=== Reading text ===
^^^^^^^^^^^^^^^^

And then there's parents and grandparents, who's default minds don't really have much to give away to future Gen-Z or Millenials. They've got ridiculous Jordan Peterson or Mel Robbins-ish kind of goals that don't lead to anything good. They watch kids do something different and think it's part of just going through the motions of school, college, marriage, kids, etc. They think if the kids just keep playing the game, they'll eventually win, and that their kids will win inside the same repetitive cycle of the same old stuff. And because everyone's rebelling, the adults subconciously think that it's all just part of growing up, so it never actually changes anything big. It's like a sad dance that everyone's doing (unless of course they're Christian parents trying to keep kids from making mistakes they've seen).

The feeling is completely minimized when the epiphany hits that we're all living in a world that's like a giant puzzle with no picture on the box. Everyone's trying to fit into this "status quo" that's basically just made-up. We watch ads on our phones or YouTube with perfect couples, young adults, or families while thinking living on "default" is what we're supposed to be like. But that's not real life. It's chasing a mirage.

Marriage and family, without any additional purpose or activity to live for, are the ultimate example of minds and lives on default. You're supposed to settle down, get a house, have kids, and live the dream, right? But the reality is, it's all about playing these roles with our minds on default that suck the life out of us. When we try to minimize our default mind, we figure out we're all craving real love and community, but we're stuck in this version of it that's twisted and warped by a corrupt American society. It's a pipe-dream turned reality when like everyone's pretending to be happy, blessed, fortunate, and to be envied, but really, the majority of the population running on default are just lonely and stuck in a routine.

When your mind and life is stuck on default, it is like watching dreams on TV. You've got all this cool tech, flashy clothes, sports equipment, or a giant sound system, but it's just filling a void. We're all stuck in this cycle of wanting more without really knowing what we want. That's why determining what's important is mandatory to live a life and have a mind away from its default setting.

This is important because those who have their minds and life stuck on default are just above being dead. Their robots with credit cards. They're convinced that if everyone else lived in default, they'd be happy too. But the truth is, being on default is just going through the motions, trying not to think about how empty it all feels (and even if we keep doing new things, life is still empty because of the other people living on default). Without the lie that this is the best life, people have to face the fact that they're basically tossing out chances for something real.

^^^^^^^^^^^^^^^^

=== Your instructions ===
In the text on living life "on default," what does it call marriage and family without any additional purpose or activity to live for?

=== Dataset excerpts ===
^^^^^^^^^^^^^^^^

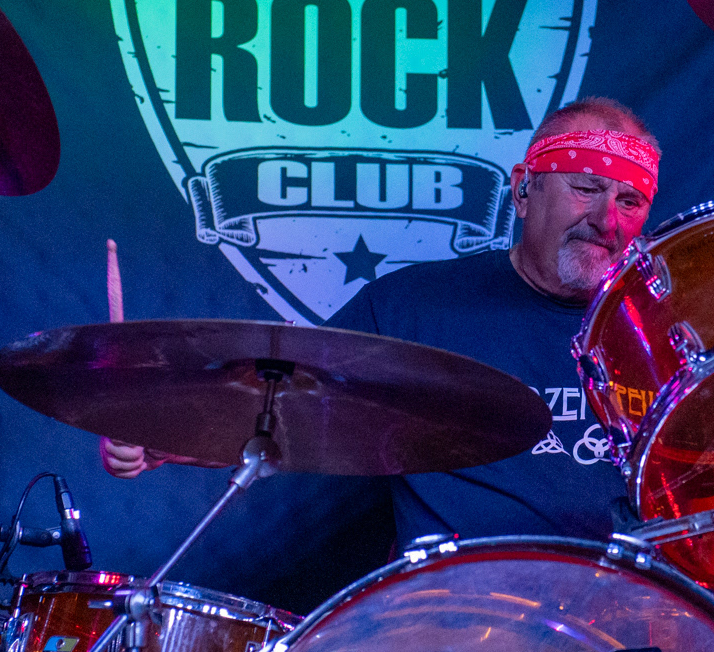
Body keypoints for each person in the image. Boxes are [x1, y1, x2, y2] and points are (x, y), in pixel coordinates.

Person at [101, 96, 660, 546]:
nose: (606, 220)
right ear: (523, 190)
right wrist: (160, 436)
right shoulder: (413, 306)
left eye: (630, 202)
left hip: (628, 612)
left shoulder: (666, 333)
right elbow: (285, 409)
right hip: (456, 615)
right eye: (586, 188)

^^^^^^^^^^^^^^^^

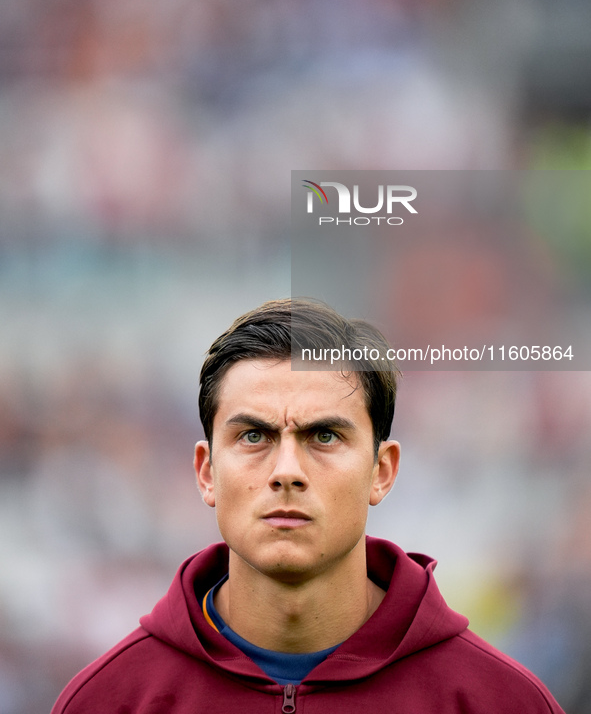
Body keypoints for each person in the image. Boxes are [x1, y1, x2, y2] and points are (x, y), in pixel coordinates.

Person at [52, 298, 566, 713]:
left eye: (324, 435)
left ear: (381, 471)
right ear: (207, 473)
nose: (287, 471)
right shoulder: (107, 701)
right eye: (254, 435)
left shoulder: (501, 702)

^^^^^^^^^^^^^^^^

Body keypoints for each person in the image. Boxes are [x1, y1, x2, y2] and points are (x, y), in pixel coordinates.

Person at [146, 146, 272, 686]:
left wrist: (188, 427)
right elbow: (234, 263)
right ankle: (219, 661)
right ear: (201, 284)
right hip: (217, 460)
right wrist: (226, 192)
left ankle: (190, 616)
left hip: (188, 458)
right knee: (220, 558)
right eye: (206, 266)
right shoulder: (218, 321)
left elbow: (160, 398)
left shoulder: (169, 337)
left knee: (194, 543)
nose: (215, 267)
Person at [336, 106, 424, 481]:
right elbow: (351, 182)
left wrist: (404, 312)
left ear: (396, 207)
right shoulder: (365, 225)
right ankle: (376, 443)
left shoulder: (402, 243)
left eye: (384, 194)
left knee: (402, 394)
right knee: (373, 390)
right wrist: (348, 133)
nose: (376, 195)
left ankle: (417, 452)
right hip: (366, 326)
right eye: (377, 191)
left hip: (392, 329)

^^^^^^^^^^^^^^^^

=== Result below ===
The ultimate example of minds and lives on default.